O momento não é por acaso. Quando o Bitcoin começou a negociar em 2026, estava acima de 92.000 dólares. Chegou a cair para 90.000 dólares, mas caiu apenas 2% no último ano. Segundo Brian Vieten, da Siebert Financial, “o Bitcoin, após uma venda prolongada relacionada à colheita de perdas fiscais, está atualmente consolidando em torno de 90 mil dólares, enquanto há preocupações de que o MSCI possa excluir ativos digitais de seus principais índices.”
O MSCI abandonou sua visão anterior, considerando esses títulos do governo mais como fundos. Isso significa que, neste setor cheio de incertezas, há menos uma preocupação a mais. Para o Standard Chartered, a gradual eliminação dessa incerteza regulatória cria um ambiente mais favorável ao lançamento de sua atividade de corretagem de criptomoedas.

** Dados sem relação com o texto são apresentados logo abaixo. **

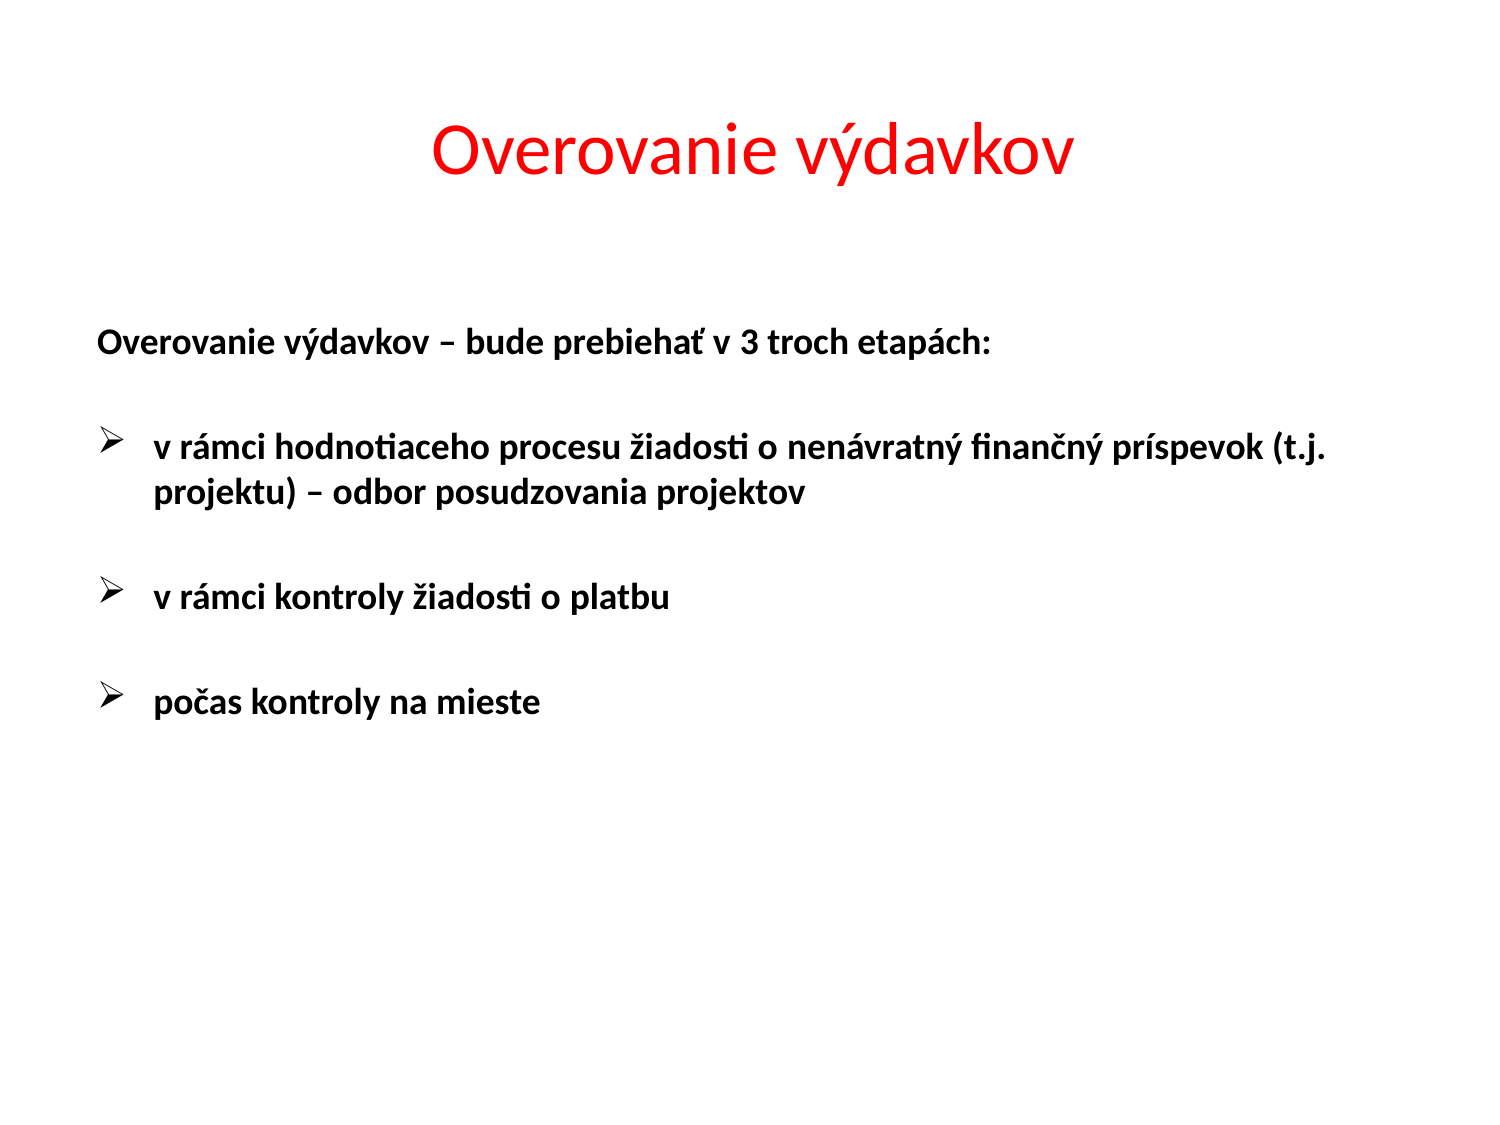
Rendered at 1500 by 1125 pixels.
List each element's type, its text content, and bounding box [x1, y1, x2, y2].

list Overovanie výdavkov – bude prebiehať v 3 troch etapách: v rámci hodnotiaceho procesu žiadosti o nenávratný finančný príspevok (t.j. projektu) – odbor posudzovania projektov v rámci kontroly žiadosti o platbu počas kontroly na mieste [81, 262, 1426, 977]
title Overovanie výdavkov [81, 44, 1426, 244]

A ambição do mercado de stablecoins em ringgit na Ásia
O Standard Chartered, o Bank of Malaysia e a holding da AirAsia, Capital A, deram um passo importante na entrada no mercado de ativos digitais do país, planejando explorar uma stablecoin atrelada ao ringgit. Este projeto complementa a atividade de corretagem de criptomoedas: a corretora atende às necessidades de negociação de clientes institucionais, enquanto a stablecoin atrelada ao ringgit mira o mercado de varejo e pagamentos transfronteiriços do Sudeste Asiático.
Malásia é a terceira maior economia do Sudeste Asiático. Se a stablecoin de ringgit for bem-sucedida, poderá estabelecer uma vantagem de rede de pagamento para o Standard Chartered na região. A AirAsia, com sua vasta base de clientes e necessidade de pagamentos transfronteiriços, oferece um cenário natural para a aplicação prática da stablecoin. Os viajantes poderão usar a stablecoin atrelada ao ringgit para comprar passagens, pagar bagagem e reservar hotéis, evitando altas taxas de transação e longos tempos de liquidação tradicionais.
A estratégia de duplo foco do Standard Chartered demonstra seu posicionamento abrangente no mercado de criptomoedas: oferecendo serviços de corretagem para o setor institucional e promovendo a adoção de stablecoins no varejo. Essa integração vertical permite ao banco capturar múltiplos pontos de lucro na cadeia de valor das criptomoedas.